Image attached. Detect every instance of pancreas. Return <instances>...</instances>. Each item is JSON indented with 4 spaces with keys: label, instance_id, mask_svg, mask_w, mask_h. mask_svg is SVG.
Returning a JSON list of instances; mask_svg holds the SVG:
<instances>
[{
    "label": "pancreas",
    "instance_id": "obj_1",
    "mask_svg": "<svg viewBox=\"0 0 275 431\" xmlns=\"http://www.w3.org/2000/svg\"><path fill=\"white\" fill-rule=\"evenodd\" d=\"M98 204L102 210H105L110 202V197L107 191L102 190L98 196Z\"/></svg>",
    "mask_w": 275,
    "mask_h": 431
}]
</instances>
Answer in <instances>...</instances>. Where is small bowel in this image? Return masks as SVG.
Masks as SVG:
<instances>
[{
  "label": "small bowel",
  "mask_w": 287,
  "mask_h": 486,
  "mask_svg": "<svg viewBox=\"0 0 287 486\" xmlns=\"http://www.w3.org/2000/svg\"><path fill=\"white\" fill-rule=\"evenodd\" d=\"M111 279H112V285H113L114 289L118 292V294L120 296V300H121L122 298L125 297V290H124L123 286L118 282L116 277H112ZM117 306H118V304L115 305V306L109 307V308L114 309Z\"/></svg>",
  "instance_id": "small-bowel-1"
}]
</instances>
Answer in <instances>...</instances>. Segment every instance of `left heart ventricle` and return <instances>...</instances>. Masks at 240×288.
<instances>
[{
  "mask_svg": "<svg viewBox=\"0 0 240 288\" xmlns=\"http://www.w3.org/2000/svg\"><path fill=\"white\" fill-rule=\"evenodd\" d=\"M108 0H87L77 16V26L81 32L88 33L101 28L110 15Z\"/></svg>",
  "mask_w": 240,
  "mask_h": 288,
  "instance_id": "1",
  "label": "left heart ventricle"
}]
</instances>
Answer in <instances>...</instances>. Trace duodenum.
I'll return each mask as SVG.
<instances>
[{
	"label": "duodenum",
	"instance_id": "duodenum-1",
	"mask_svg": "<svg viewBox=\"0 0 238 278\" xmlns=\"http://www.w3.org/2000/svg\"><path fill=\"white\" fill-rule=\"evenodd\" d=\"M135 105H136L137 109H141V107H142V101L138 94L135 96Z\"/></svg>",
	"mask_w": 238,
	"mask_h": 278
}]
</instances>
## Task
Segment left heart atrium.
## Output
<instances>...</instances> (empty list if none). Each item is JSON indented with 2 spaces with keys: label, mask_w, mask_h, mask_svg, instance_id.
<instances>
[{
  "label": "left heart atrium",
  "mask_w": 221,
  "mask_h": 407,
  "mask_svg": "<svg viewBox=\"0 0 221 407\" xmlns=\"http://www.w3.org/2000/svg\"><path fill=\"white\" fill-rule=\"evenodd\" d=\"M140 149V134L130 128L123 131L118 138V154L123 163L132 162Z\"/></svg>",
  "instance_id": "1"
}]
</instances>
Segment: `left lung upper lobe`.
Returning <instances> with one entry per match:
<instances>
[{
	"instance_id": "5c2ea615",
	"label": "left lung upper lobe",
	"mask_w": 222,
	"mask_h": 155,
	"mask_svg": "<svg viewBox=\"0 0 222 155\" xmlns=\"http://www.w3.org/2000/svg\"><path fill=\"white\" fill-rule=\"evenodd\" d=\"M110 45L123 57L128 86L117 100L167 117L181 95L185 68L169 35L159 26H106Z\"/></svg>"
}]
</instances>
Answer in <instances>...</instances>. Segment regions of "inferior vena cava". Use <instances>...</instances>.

+-------+

* **Task description**: Which lines in the material above contain the string "spaces"? Copy each of those lines in full, and treat uppercase and lowercase as different.

* **Solution for this problem**:
Image attached. Detect every instance of pancreas. Return <instances>...</instances>. Each item is JSON indented with 4 spaces with keys: label, instance_id, mask_svg, mask_w, mask_h. mask_svg is SVG.
<instances>...</instances> (empty list if none). Each item is JSON indented with 2 spaces with keys: label, mask_w, mask_h, mask_svg, instance_id.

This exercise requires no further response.